[Excerpts from a dataset]
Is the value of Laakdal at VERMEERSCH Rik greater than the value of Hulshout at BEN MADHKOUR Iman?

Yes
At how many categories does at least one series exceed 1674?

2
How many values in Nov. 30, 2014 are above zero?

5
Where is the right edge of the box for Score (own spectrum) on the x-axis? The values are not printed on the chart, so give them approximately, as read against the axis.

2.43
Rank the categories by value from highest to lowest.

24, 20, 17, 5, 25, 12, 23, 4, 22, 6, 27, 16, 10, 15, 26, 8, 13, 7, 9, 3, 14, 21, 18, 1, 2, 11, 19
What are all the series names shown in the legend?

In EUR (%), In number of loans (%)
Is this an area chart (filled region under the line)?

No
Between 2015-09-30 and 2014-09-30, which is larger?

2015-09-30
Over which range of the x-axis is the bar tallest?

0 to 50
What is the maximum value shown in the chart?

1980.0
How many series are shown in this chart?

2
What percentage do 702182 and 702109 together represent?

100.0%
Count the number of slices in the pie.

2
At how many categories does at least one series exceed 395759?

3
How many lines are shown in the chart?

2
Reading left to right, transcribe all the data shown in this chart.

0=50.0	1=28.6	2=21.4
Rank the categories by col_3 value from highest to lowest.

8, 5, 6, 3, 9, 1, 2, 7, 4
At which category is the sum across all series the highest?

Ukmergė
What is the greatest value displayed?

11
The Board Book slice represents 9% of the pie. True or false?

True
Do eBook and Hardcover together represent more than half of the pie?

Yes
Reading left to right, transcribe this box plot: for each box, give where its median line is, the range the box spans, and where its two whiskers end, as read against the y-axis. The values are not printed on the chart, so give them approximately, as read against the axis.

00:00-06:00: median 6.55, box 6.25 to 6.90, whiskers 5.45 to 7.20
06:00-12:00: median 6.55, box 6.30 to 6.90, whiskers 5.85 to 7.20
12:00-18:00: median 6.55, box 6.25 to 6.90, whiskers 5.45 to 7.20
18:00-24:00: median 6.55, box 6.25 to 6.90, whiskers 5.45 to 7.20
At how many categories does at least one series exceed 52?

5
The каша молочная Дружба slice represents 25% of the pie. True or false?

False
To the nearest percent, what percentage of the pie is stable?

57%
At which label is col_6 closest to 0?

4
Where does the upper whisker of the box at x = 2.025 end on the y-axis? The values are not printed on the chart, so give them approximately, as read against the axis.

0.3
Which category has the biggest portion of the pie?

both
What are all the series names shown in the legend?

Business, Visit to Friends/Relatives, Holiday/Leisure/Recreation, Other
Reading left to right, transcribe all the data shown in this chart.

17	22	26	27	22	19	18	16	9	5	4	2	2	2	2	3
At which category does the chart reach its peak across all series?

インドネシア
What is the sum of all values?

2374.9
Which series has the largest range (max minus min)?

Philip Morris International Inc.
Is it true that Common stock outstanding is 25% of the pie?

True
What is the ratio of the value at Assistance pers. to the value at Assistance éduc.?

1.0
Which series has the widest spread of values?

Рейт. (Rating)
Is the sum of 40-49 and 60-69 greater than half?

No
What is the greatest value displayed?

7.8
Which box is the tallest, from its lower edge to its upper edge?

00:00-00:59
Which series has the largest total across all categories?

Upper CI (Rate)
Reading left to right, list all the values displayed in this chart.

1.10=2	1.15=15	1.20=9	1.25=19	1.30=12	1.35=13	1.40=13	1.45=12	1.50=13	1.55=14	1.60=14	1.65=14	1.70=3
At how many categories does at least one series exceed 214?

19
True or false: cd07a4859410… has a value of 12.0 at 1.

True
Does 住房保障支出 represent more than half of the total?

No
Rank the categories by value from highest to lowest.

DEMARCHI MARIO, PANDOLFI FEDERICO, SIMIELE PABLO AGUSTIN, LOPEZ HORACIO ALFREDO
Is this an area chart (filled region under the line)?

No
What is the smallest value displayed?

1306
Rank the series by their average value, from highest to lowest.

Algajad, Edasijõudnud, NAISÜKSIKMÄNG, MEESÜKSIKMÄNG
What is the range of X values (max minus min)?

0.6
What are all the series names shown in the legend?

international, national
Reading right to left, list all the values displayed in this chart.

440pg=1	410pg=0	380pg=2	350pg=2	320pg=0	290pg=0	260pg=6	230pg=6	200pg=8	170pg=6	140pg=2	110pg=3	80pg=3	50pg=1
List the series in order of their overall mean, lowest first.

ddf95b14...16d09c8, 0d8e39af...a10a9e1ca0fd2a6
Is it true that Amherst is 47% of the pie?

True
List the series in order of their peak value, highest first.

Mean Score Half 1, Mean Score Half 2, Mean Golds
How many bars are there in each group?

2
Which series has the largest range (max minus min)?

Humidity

**Problem requirements:**
Copy out every one of the records above word for word, with no changes.

**Written reply:**
Is the value of Laakdal at VERMEERSCH Rik greater than the value of Hulshout at BEN MADHKOUR Iman?

Yes
At how many categories does at least one series exceed 1674?

2
How many values in Nov. 30, 2014 are above zero?

5
Where is the right edge of the box for Score (own spectrum) on the x-axis? The values are not printed on the chart, so give them approximately, as read against the axis.

2.43
Rank the categories by value from highest to lowest.

24, 20, 17, 5, 25, 12, 23, 4, 22, 6, 27, 16, 10, 15, 26, 8, 13, 7, 9, 3, 14, 21, 18, 1, 2, 11, 19
What are all the series names shown in the legend?

In EUR (%), In number of loans (%)
Is this an area chart (filled region under the line)?

No
Between 2015-09-30 and 2014-09-30, which is larger?

2015-09-30
Over which range of the x-axis is the bar tallest?

0 to 50
What is the maximum value shown in the chart?

1980.0
How many series are shown in this chart?

2
What percentage do 702182 and 702109 together represent?

100.0%
Count the number of slices in the pie.

2
At how many categories does at least one series exceed 395759?

3
How many lines are shown in the chart?

2
Reading left to right, transcribe all the data shown in this chart.

0=50.0	1=28.6	2=21.4
Rank the categories by col_3 value from highest to lowest.

8, 5, 6, 3, 9, 1, 2, 7, 4
At which category is the sum across all series the highest?

Ukmergė
What is the greatest value displayed?

11
The Board Book slice represents 9% of the pie. True or false?

True
Do eBook and Hardcover together represent more than half of the pie?

Yes
Reading left to right, transcribe this box plot: for each box, give where its median line is, the range the box spans, and where its two whiskers end, as read against the y-axis. The values are not printed on the chart, so give them approximately, as read against the axis.

00:00-06:00: median 6.55, box 6.25 to 6.90, whiskers 5.45 to 7.20
06:00-12:00: median 6.55, box 6.30 to 6.90, whiskers 5.85 to 7.20
12:00-18:00: median 6.55, box 6.25 to 6.90, whiskers 5.45 to 7.20
18:00-24:00: median 6.55, box 6.25 to 6.90, whiskers 5.45 to 7.20
At how many categories does at least one series exceed 52?

5
The каша молочная Дружба slice represents 25% of the pie. True or false?

False
To the nearest percent, what percentage of the pie is stable?

57%
At which label is col_6 closest to 0?

4
Where does the upper whisker of the box at x = 2.025 end on the y-axis? The values are not printed on the chart, so give them approximately, as read against the axis.

0.3
Which category has the biggest portion of the pie?

both
What are all the series names shown in the legend?

Business, Visit to Friends/Relatives, Holiday/Leisure/Recreation, Other
Reading left to right, transcribe all the data shown in this chart.

17	22	26	27	22	19	18	16	9	5	4	2	2	2	2	3
At which category does the chart reach its peak across all series?

インドネシア
What is the sum of all values?

2374.9
Which series has the largest range (max minus min)?

Philip Morris International Inc.
Is it true that Common stock outstanding is 25% of the pie?

True
What is the ratio of the value at Assistance pers. to the value at Assistance éduc.?

1.0
Which series has the widest spread of values?

Рейт. (Rating)
Is the sum of 40-49 and 60-69 greater than half?

No
What is the greatest value displayed?

7.8
Which box is the tallest, from its lower edge to its upper edge?

00:00-00:59
Which series has the largest total across all categories?

Upper CI (Rate)
Reading left to right, list all the values displayed in this chart.

1.10=2	1.15=15	1.20=9	1.25=19	1.30=12	1.35=13	1.40=13	1.45=12	1.50=13	1.55=14	1.60=14	1.65=14	1.70=3
At how many categories does at least one series exceed 214?

19
True or false: cd07a4859410… has a value of 12.0 at 1.

True
Does 住房保障支出 represent more than half of the total?

No
Rank the categories by value from highest to lowest.

DEMARCHI MARIO, PANDOLFI FEDERICO, SIMIELE PABLO AGUSTIN, LOPEZ HORACIO ALFREDO
Is this an area chart (filled region under the line)?

No
What is the smallest value displayed?

1306
Rank the series by their average value, from highest to lowest.

Algajad, Edasijõudnud, NAISÜKSIKMÄNG, MEESÜKSIKMÄNG
What is the range of X values (max minus min)?

0.6
What are all the series names shown in the legend?

international, national
Reading right to left, list all the values displayed in this chart.

440pg=1	410pg=0	380pg=2	350pg=2	320pg=0	290pg=0	260pg=6	230pg=6	200pg=8	170pg=6	140pg=2	110pg=3	80pg=3	50pg=1
List the series in order of their overall mean, lowest first.

ddf95b14...16d09c8, 0d8e39af...a10a9e1ca0fd2a6
Is it true that Amherst is 47% of the pie?

True
List the series in order of their peak value, highest first.

Mean Score Half 1, Mean Score Half 2, Mean Golds
How many bars are there in each group?

2
Which series has the largest range (max minus min)?

Humidity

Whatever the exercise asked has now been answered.